Can you edit the part of the data that opens with the line containing "What are all" and runs through the end of the data, replacing "legend" with "key" and leaving everything else unchanged?

=== Supplied records ===

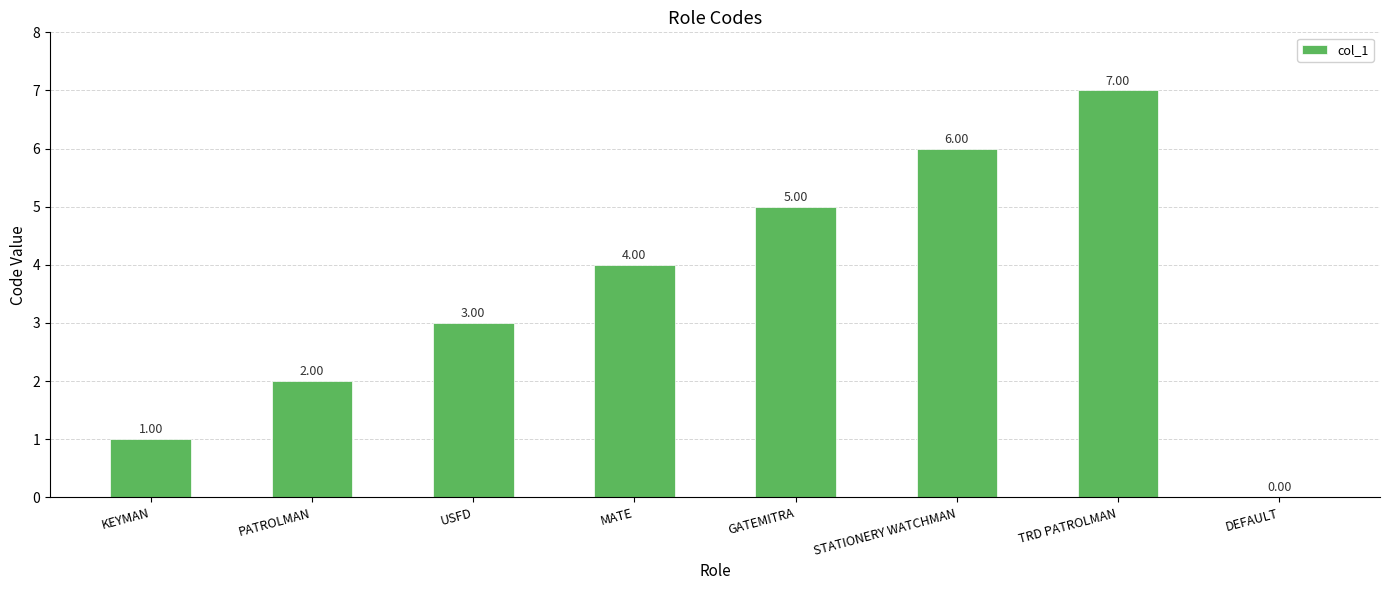

How many data points does each series have?

8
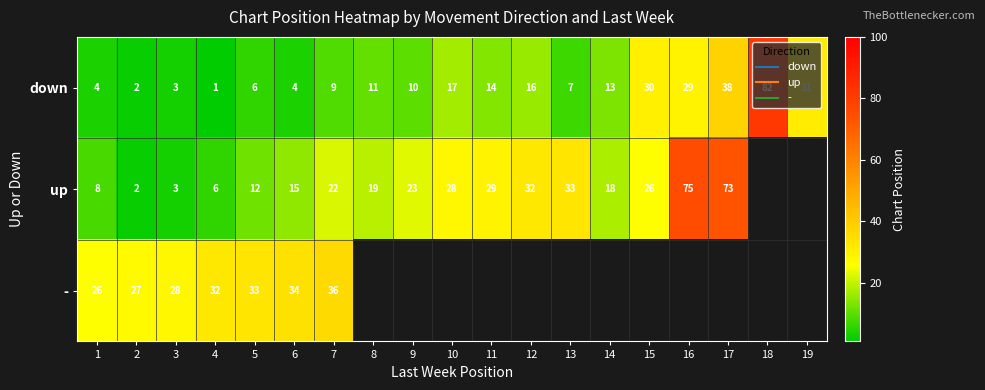

Between 14 and 18, which is larger?

18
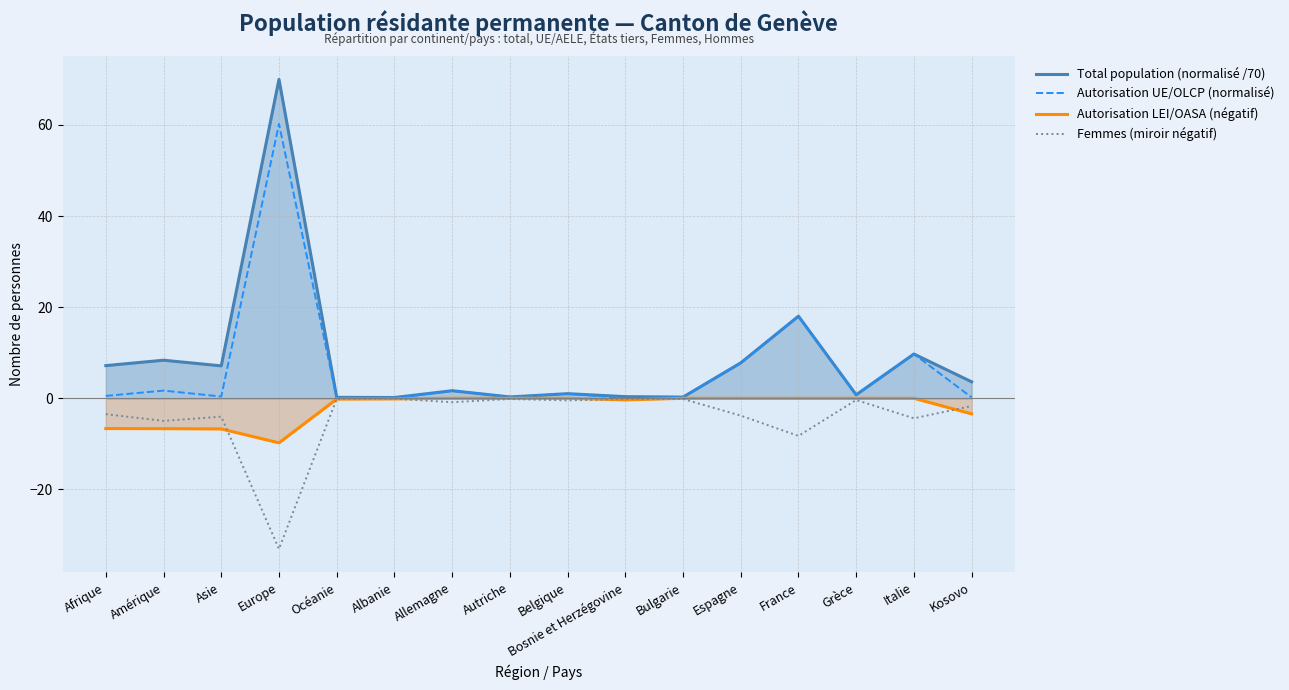

What are all the series names shown in the legend?

Total population (normalisé /70), Autorisation UE/OLCP (normalisé), Autorisation LEI/OASA (négatif), Femmes (miroir négatif)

===

Reply:
What are all the series names shown in the key?

Total population (normalisé /70), Autorisation UE/OLCP (normalisé), Autorisation LEI/OASA (négatif), Femmes (miroir négatif)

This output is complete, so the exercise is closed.